Corro
diariamente, como queda dicho, en una pista deportiva elíptica, rodeada de un entorno
de jardines igualmente geométrico, mantenido con celo por dos figuras
cervantinas, un gordo y un cojo, a los que nunca he conseguido acercarme y de
los que nunca, en todos estos años de gimnástica entrega, he obtenido un saludo
o un gesto, ya no de complicidad, ni siquiera de reconocimiento. Con mi entrada
atlética en el circuito repiten su ceremonia diaria: detienen su maquinaria en lo
alto de la colina y vigilan mi carrera en un silencio suspicaz.
Corro
en dirección contraria a las agujas del reloj, levogiro, como las espirales que
dibujan todos los sumideros de Australia.; corro en el mismo sentido en el que
corría Emilio Zatopek y todos lo atletas del Olimpo, faltaría más; corro contra
el tiempo, robándole en cada vuelta, unos segundos a la eternidad.
Cumplida
mi cita diaria con la pista y de regreso a mi domicilio, enjabonándome en el
calor de una ducha bien ganada, observo el agua escapándose por el sumidero en
una fuga hipnótica, obligada, ahora si, al familiar giro horario. La imagen me devuelve a la idea del
tiempo, ficción del hombre, leo estos días en Schopenhauer, en su estrategia
para entender una realidad, de otro modo ininteligible; proyección de nuestra
sesera primate, piendo para mi, que dibuja un mapa para repartir las contingencias de este mundo
extraviado en un antes y un después.
Todo esto, sigo yo reflexionando entre vapores, para eludir la evidencia
palmaria de que las conquistas napoleónicas y el vuelo efímero de una pompa de
jabón , el big-bang y nuestras ilusiones todas de futuro; todo, como digo, tiene el calibre de un instante, el
parpadeo fugaz de un monicaco sideral, soñado, a su vez, por otro primate
alucinado y con la testa igualmente circunvalada:
“Enfriad el caldo con sangre de mico
/ y firme y seguro será nuestro hechizo”, gritan las brujas de Macbeth.
Con el
tren de mis reflexiones descarrilado, cegado todavía por el jabón del baño,
observo, con idéntico estupor primate, el culebreo de unos pelos que asoman
por el desagüe; movido por la curiosidad, me agacho y tiro con todas mis
fuerzas hasta encontrarme en la mano con la sorpresa de un gigantesco pelucón,
al que siguen unas gruesas gafas de concha y la cara familiar de mi vecina que,
tras un sonoro ruido de succión y superado el estrecho agujero, aparece en mi
bañera, enfundada en su florido batín.
“Mella,
Tiempo voraz, del león las garras.

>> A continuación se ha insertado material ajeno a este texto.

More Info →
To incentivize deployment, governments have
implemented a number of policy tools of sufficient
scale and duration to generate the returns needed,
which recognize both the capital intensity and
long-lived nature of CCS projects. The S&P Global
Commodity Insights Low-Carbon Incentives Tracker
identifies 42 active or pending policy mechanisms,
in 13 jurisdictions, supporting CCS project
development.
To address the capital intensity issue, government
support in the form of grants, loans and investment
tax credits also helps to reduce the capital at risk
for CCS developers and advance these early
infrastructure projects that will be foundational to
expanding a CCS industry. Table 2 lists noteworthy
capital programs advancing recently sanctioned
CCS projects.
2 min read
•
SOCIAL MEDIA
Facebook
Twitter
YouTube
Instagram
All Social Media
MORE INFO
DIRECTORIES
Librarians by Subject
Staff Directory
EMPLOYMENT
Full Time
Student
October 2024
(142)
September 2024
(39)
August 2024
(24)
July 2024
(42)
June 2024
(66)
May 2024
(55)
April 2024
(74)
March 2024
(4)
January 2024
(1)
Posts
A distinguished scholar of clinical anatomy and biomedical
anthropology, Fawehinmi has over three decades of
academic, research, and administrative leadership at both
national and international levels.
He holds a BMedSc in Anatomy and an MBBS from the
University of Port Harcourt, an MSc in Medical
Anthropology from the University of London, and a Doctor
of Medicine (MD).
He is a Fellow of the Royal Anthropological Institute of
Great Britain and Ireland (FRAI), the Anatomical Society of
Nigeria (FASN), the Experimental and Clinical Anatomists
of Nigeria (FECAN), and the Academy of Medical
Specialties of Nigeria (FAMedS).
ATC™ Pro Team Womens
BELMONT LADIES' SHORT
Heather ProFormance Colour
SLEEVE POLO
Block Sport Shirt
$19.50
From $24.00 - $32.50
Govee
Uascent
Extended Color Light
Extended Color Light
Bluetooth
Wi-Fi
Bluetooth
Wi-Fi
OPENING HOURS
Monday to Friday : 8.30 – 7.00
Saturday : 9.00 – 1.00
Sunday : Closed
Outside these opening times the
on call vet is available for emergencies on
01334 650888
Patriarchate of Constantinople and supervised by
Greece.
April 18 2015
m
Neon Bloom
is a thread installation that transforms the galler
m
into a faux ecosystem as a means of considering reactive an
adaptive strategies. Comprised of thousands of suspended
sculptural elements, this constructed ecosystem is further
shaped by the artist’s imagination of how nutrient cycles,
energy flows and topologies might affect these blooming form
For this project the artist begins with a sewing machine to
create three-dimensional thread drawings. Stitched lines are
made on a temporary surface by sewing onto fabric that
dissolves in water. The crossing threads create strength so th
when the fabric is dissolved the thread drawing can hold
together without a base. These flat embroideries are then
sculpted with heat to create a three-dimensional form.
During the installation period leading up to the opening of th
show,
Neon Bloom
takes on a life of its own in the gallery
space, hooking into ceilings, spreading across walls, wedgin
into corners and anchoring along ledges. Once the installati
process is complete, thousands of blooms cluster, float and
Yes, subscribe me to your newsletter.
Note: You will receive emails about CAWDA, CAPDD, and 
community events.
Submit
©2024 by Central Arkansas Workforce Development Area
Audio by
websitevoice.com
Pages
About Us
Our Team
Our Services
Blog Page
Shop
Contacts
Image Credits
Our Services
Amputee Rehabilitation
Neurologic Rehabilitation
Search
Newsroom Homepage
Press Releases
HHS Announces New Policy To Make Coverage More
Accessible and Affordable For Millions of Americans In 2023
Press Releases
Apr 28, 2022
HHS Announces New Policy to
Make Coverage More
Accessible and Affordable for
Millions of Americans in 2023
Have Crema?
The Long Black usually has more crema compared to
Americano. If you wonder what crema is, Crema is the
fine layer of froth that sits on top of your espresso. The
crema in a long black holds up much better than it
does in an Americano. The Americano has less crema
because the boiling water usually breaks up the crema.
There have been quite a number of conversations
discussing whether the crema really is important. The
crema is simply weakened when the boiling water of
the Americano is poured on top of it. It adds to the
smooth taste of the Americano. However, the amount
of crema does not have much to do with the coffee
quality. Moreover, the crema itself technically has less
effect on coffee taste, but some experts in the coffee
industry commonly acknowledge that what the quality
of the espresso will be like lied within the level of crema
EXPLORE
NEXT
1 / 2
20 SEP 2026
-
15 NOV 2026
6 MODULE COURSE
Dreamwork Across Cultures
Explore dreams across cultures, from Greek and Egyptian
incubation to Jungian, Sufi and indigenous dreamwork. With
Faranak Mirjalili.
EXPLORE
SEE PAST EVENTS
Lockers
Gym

Mella, Tiempo voraz, del león las garras”, repite, admonitoria, su nariz pegada a
la mía.
Su
imagen de desvanece en los vapores del baño junto con el eco shakesperiano,
reducido ahora a un murmullo que devuelve mi propia almohada. Una penumbra
lechosa cubre las paredes de lo que empiezo a adivinar como mi dormitorio.